Brief an mich im Alter

Ich habe mir einen Brief geschrieben, den mir mein Kind geben soll, wenn ich alt geworden bin:

  • Wenn Du das nicht mehr lesen willst, im Alter, lies zumindest den letzten Punkt.
  • Lass Dich nicht gehen.
  • Fürchte nicht das Alter, die Gebrechlichkeit des Körpers, die Aussetzer des Geistes, die Müdigkeit der Seele. Wisse, dass die Liebe Gottes Deine Furcht umfängt.
  • Pflege Deinen Körper und Geist. Halte beide sauber und beweglich, so gut es eben geht.
  • Achte darauf, wie Du Dich verhältst, woran Du denkst.
  • Achte auf tägliche Rituale – aber lass Dich von ihnen nicht fesseln.
  • Wenn Du Deinen Geist und Körper selbst nicht mehr verstehst, solidarisiere Dich mit ihnen. Wage Dich an die Öffentlichkeit.
  • Versumpfe nicht vor dem Fernsehen oder dem PC, knüpfe Netzwerke.
  • Mache so lange alles allein, wie Du es kannst, aber hole beizeiten Hilfe.
  • So lange Du noch kannst: Lass das Auto stehen, damit Du Dich an andere Fortbewegungsmittel gewöhnen kannst.
  • So lange Du noch kannst: Reduziere Deinen Besitz.

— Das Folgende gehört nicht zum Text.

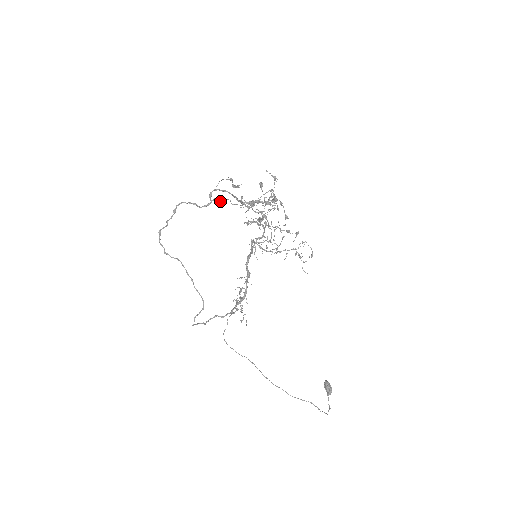
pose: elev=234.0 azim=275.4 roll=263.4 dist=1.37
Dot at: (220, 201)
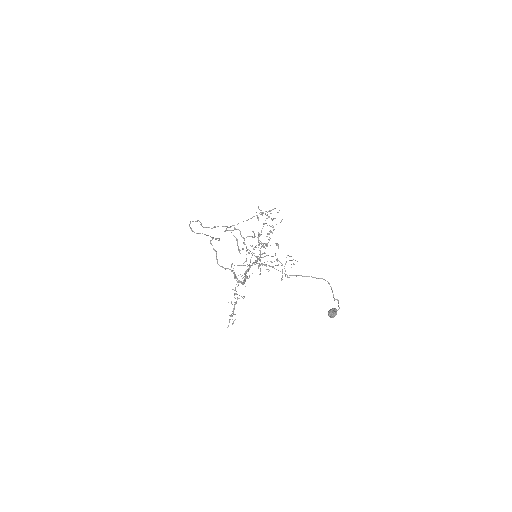
Dot at: (234, 225)
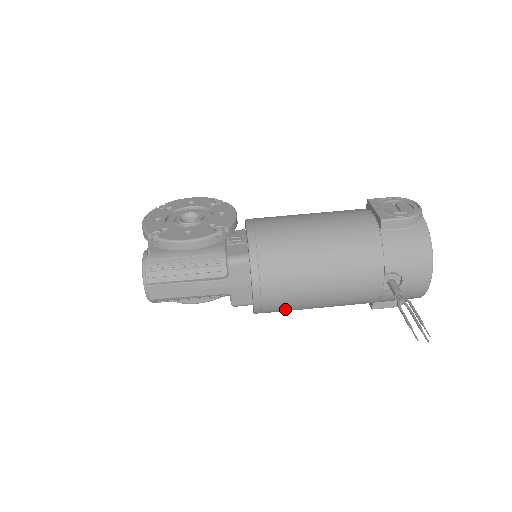
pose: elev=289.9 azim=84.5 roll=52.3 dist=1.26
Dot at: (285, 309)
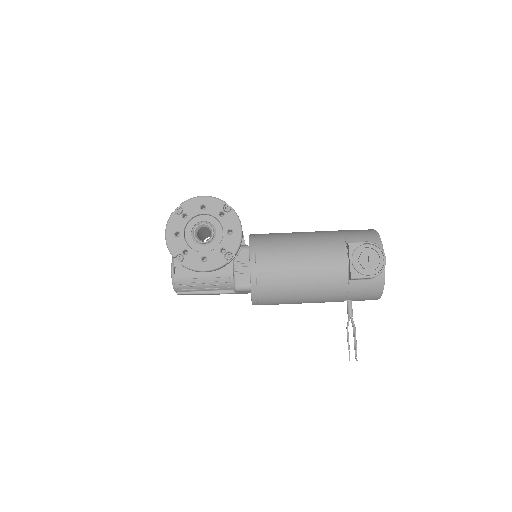
Dot at: occluded
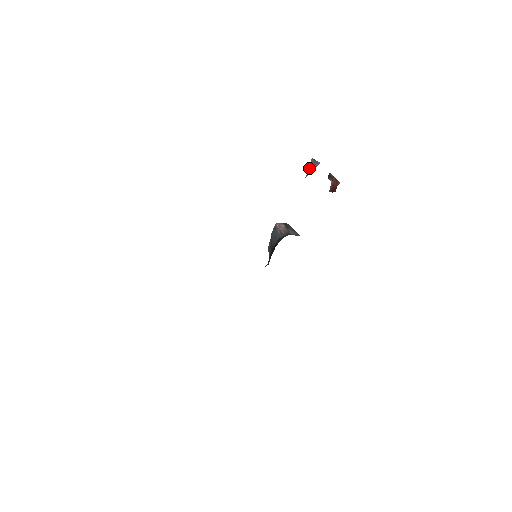
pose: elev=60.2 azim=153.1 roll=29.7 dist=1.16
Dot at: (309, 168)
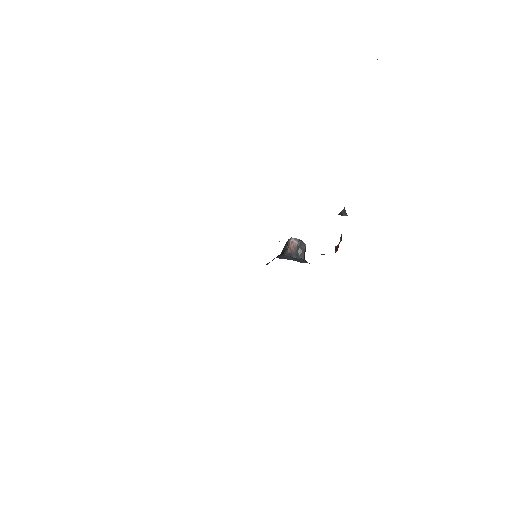
Dot at: (341, 211)
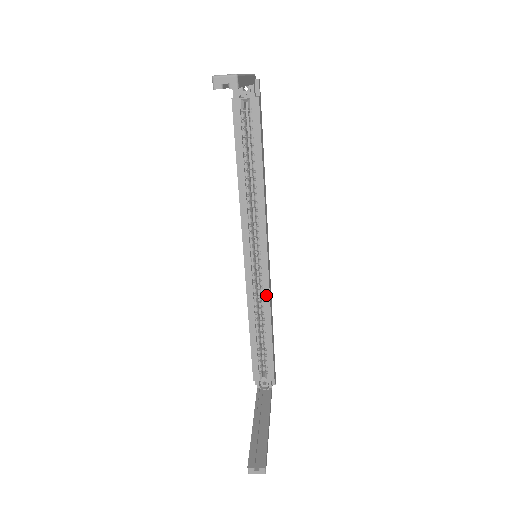
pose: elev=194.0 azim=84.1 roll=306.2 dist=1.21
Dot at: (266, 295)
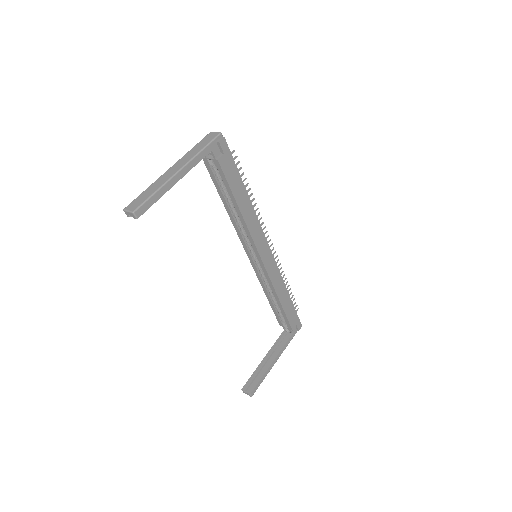
Dot at: (269, 281)
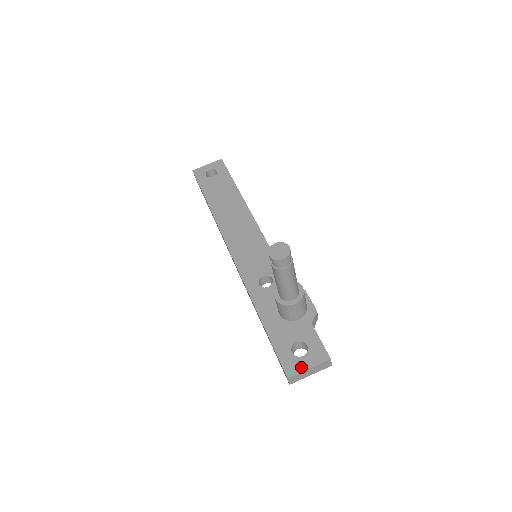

Löse Dich von dem, was nicht notwendig ist. Aber achte dabei darauf, dass Du nicht alles, woran Deine Erinnerungen anhaften und Nahrung zum Leben geben können, entsorgst.
  • Wenn Du bettlägrig wirst – aber noch denken kannst, dann unterstütze die Menschen, die Gutes tun, mit Deinem Gebet.
  • Achte beizeiten auf die technischen Möglichkeiten, damit Du den Menschen auch persönlich mitteilen kannst, dass Du sie betend stärkst.
  • Wenn Du nichts mehr siehst, nichts mehr hörst und liegst – Gott sieht, Gott hört, Gott wirkt durch Deine Gebete.
  • Wenn Du gar nichts mehr von der Welt erwartest, von Dir erwartest, von Gott erwartest und nur noch dumpf vor Dich hinbrüten willst: Achte darauf, dass Du nicht ein lebender Toter wirst. Du hast kein recht, Dir das Leben zu nehmen, das Gott Dir gegeben hat. Er wird Dich beizeiten zu sich rufen.
  • In Deinem Schmerz denke an die Menschen, von deren Lebensschicksalen Du viel gelernt hast. Du beginnst ja nicht erst jetzt, über das Leiden und das Leben, über Gott und seine Nähe nachzudenken. Vergiss es nicht, dass Du eine Menge an (Fremd-)Erfahrungen gehortet hast.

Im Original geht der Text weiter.